-- About this task --
Print every line of the data exactly as shown.

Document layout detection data
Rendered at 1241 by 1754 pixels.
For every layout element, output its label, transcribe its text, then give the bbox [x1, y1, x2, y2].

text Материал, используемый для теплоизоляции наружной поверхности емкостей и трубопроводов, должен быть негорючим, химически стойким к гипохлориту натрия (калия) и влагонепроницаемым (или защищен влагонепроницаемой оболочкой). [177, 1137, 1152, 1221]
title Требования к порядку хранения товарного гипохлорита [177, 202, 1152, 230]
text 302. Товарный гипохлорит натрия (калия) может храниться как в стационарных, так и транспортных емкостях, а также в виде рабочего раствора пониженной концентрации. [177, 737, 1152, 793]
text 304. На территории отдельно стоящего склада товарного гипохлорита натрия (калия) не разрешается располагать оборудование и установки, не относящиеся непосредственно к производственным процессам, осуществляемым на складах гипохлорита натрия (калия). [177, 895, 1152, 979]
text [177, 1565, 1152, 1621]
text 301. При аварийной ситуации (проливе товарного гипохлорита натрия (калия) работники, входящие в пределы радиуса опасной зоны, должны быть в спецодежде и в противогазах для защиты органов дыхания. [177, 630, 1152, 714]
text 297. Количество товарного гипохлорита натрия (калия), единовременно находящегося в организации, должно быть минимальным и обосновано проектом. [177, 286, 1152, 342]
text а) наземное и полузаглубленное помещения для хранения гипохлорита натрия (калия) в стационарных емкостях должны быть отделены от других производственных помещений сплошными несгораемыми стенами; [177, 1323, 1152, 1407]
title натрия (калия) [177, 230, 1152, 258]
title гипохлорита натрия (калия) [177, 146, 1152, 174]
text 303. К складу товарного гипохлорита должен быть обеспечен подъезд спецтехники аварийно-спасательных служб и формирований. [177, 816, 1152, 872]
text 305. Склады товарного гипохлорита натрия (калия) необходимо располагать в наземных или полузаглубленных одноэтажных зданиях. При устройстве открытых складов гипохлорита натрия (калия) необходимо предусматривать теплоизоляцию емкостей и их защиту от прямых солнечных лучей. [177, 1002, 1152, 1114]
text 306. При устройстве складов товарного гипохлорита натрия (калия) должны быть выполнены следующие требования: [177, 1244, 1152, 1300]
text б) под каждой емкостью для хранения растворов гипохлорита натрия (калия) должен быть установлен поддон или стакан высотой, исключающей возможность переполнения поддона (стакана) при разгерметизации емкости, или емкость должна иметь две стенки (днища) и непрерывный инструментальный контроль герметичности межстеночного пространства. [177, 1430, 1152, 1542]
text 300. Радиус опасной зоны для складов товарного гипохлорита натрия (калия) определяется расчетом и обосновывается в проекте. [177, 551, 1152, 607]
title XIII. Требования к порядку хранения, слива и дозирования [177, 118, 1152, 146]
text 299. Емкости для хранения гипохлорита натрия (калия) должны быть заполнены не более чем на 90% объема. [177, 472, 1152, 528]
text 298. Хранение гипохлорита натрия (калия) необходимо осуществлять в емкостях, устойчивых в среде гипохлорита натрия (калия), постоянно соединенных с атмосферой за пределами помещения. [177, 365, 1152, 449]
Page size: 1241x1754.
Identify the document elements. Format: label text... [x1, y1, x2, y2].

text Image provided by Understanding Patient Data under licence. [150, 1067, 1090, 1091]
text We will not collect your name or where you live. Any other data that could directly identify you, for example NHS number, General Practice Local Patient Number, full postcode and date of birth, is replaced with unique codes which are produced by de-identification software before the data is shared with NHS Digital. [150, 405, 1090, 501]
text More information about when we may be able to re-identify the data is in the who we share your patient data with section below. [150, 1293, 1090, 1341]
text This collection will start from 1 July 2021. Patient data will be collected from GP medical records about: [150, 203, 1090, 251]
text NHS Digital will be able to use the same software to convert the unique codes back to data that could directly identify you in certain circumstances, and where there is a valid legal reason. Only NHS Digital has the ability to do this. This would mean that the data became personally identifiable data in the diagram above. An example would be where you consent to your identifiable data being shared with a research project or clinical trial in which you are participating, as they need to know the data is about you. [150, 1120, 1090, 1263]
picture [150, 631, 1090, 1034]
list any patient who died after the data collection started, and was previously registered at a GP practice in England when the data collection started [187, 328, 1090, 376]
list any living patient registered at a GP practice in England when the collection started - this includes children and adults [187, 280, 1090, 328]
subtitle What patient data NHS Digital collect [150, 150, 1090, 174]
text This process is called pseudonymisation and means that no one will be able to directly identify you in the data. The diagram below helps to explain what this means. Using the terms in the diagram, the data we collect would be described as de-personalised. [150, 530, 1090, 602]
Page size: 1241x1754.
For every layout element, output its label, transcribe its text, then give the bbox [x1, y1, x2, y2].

-- Written reply --
Rendered at 1241 by 1754 pixels.
For every layout element, output its label, transcribe its text, then give the bbox [x1, y1, x2, y2].

text Материал, используемый для теплоизоляции наружной поверхности емкостей и трубопроводов, должен быть негорючим, химически стойким к гипохлориту натрия (калия) и влагонепроницаемым (или защищен влагонепроницаемой оболочкой). [177, 1137, 1152, 1221]
title Требования к порядку хранения товарного гипохлорита [177, 202, 1152, 230]
text 302. Товарный гипохлорит натрия (калия) может храниться как в стационарных, так и транспортных емкостях, а также в виде рабочего раствора пониженной концентрации. [177, 737, 1152, 793]
text 304. На территории отдельно стоящего склада товарного гипохлорита натрия (калия) не разрешается располагать оборудование и установки, не относящиеся непосредственно к производственным процессам, осуществляемым на складах гипохлорита натрия (калия). [177, 895, 1152, 979]
text [177, 1565, 1152, 1621]
text 301. При аварийной ситуации (проливе товарного гипохлорита натрия (калия) работники, входящие в пределы радиуса опасной зоны, должны быть в спецодежде и в противогазах для защиты органов дыхания. [177, 630, 1152, 714]
text 297. Количество товарного гипохлорита натрия (калия), единовременно находящегося в организации, должно быть минимальным и обосновано проектом. [177, 286, 1152, 342]
text а) наземное и полузаглубленное помещения для хранения гипохлорита натрия (калия) в стационарных емкостях должны быть отделены от других производственных помещений сплошными несгораемыми стенами; [177, 1323, 1152, 1407]
title натрия (калия) [177, 230, 1152, 258]
title гипохлорита натрия (калия) [177, 146, 1152, 174]
text 303. К складу товарного гипохлорита должен быть обеспечен подъезд спецтехники аварийно-спасательных служб и формирований. [177, 816, 1152, 872]
text 305. Склады товарного гипохлорита натрия (калия) необходимо располагать в наземных или полузаглубленных одноэтажных зданиях. При устройстве открытых складов гипохлорита натрия (калия) необходимо предусматривать теплоизоляцию емкостей и их защиту от прямых солнечных лучей. [177, 1002, 1152, 1114]
text 306. При устройстве складов товарного гипохлорита натрия (калия) должны быть выполнены следующие требования: [177, 1244, 1152, 1300]
text б) под каждой емкостью для хранения растворов гипохлорита натрия (калия) должен быть установлен поддон или стакан высотой, исключающей возможность переполнения поддона (стакана) при разгерметизации емкости, или емкость должна иметь две стенки (днища) и непрерывный инструментальный контроль герметичности межстеночного пространства. [177, 1430, 1152, 1542]
text 300. Радиус опасной зоны для складов товарного гипохлорита натрия (калия) определяется расчетом и обосновывается в проекте. [177, 551, 1152, 607]
title XIII. Требования к порядку хранения, слива и дозирования [177, 118, 1152, 146]
text 299. Емкости для хранения гипохлорита натрия (калия) должны быть заполнены не более чем на 90% объема. [177, 472, 1152, 528]
text 298. Хранение гипохлорита натрия (калия) необходимо осуществлять в емкостях, устойчивых в среде гипохлорита натрия (калия), постоянно соединенных с атмосферой за пределами помещения. [177, 365, 1152, 449]
Page size: 1241x1754.
Identify the document elements. Format: label text... [x1, y1, x2, y2].

text Image provided by Understanding Patient Data under licence. [150, 1067, 1090, 1091]
text We will not collect your name or where you live. Any other data that could directly identify you, for example NHS number, General Practice Local Patient Number, full postcode and date of birth, is replaced with unique codes which are produced by de-identification software before the data is shared with NHS Digital. [150, 405, 1090, 501]
text More information about when we may be able to re-identify the data is in the who we share your patient data with section below. [150, 1293, 1090, 1341]
text This collection will start from 1 July 2021. Patient data will be collected from GP medical records about: [150, 203, 1090, 251]
text NHS Digital will be able to use the same software to convert the unique codes back to data that could directly identify you in certain circumstances, and where there is a valid legal reason. Only NHS Digital has the ability to do this. This would mean that the data became personally identifiable data in the diagram above. An example would be where you consent to your identifiable data being shared with a research project or clinical trial in which you are participating, as they need to know the data is about you. [150, 1120, 1090, 1263]
picture [150, 631, 1090, 1034]
list any patient who died after the data collection started, and was previously registered at a GP practice in England when the data collection started [187, 328, 1090, 376]
list any living patient registered at a GP practice in England when the collection started - this includes children and adults [187, 280, 1090, 328]
subtitle What patient data NHS Digital collect [150, 150, 1090, 174]
text This process is called pseudonymisation and means that no one will be able to directly identify you in the data. The diagram below helps to explain what this means. Using the terms in the diagram, the data we collect would be described as de-personalised. [150, 530, 1090, 602]
Page size: 1241x1754.
For every layout element, output its label, transcribe its text, then give the bbox [x1, y1, x2, y2].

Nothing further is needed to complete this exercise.